Created attachment 1432802 [details]
Description of problem:
While running a heat template based deployment of VMs, we ran into a weird situation where nova sends multiple requests for bind_port on different hosts, before neutron has had a chance to complete the first request.
I (neutron) get port_update request with 2 different hosts in a span of less than 30secs. Typically, there's about 3 port updates until its finally bound and in active state. I couldn't figure out where the aggressive timeout is, that forces a retry to another host.
This is a newton deployment with Big Switch Networks neutron plugin.
Version-Release number of selected component (if applicable):
This is intermittently reproducible, but once every 3-4 tries and I can create this situation.
Steps to Reproduce:
1. create stack using the provided heat template
2. stack create complete
*stack creation has some constants in the template such as keypair, external network, cinder volume name. those can be changed or same named item can be created before running the heat template create.
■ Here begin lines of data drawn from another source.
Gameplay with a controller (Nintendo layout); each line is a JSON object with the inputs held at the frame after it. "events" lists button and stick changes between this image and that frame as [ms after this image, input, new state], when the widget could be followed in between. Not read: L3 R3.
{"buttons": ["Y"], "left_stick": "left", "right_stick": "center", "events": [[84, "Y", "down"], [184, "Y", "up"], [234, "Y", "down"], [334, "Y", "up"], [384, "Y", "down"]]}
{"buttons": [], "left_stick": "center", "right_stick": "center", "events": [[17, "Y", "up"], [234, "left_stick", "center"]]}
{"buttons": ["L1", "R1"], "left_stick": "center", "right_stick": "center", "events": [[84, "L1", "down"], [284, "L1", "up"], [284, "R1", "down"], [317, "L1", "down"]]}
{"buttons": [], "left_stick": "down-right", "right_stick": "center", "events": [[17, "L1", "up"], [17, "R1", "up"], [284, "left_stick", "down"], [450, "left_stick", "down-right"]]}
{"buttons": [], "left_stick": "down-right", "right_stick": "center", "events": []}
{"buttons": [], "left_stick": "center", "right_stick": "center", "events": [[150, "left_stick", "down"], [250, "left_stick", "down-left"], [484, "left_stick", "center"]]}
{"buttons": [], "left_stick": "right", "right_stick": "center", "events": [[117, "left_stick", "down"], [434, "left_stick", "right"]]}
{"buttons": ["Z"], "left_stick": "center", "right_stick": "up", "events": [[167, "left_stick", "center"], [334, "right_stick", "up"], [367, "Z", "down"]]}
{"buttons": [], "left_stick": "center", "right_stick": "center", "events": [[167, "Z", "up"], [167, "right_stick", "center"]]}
bind_port is received for the same port_id but for different binding host_id in a span of 30 seconds
bind_port is received for a given port with only one binding host_id and retried to another host after the first query is returned from neutron
The port_id in question is 'df612d2d-f168-4d6d-8ac3-c1c3d8892e7d'. I have a PID (process ID) based timeline of events in an image that I am attaching.
Legend for the image:
top of each column = 6digit PID
C0 = compute 0
C1 = compute 1
Created attachment 1432804 [details]
events for the port in question on 3 different threads with timestamps
It sounds like nova is failing to build on some host and then rescheduling to try the build on another host, and so on. We need to take a look at the nova logs to see why the build fails and the reschedule happens. Could you please attach the nova-compute, nova-scheduler, and nova-conductor logs to this BZ?
We don't set a timeout for our requests to neutron, so something else is going on during the instance build when you hit this issue. We'll continue investigating when we have the logs.
Created attachment 1440247 [details]
heat stack executed to generate the issue
stack.yaml has sub-part server.yaml.
and server.yaml in turn uses user-data
Apologies for the delay. This happened in a customer setup the first time. We collected neutron logs, but unfortunately did not get the sosreport. So nova logs are missing.
All of my understanding of the issue is based on the analysis of neutron logs.
We haven't been able to reproduce this in a local setup and neither has the customer hit the issue again.
I'll ensure that if this happens again, all the service logs, including nova and heat are collected.
This doesn't happen in a regular instance creation via horizon GUI. It only happens when creating instances using heat-stack. I've attached a tar.gz file containing the heat stack template.
I guess for now this will have to be paused/hibernated until reproduced again.
> I guess for now this will have to be paused/hibernated until reproduced
Thanks for letting us know. I'll close the bz for now then; by all means re-open it to make it come out of hibernation if you're able to reproduce and collect logs.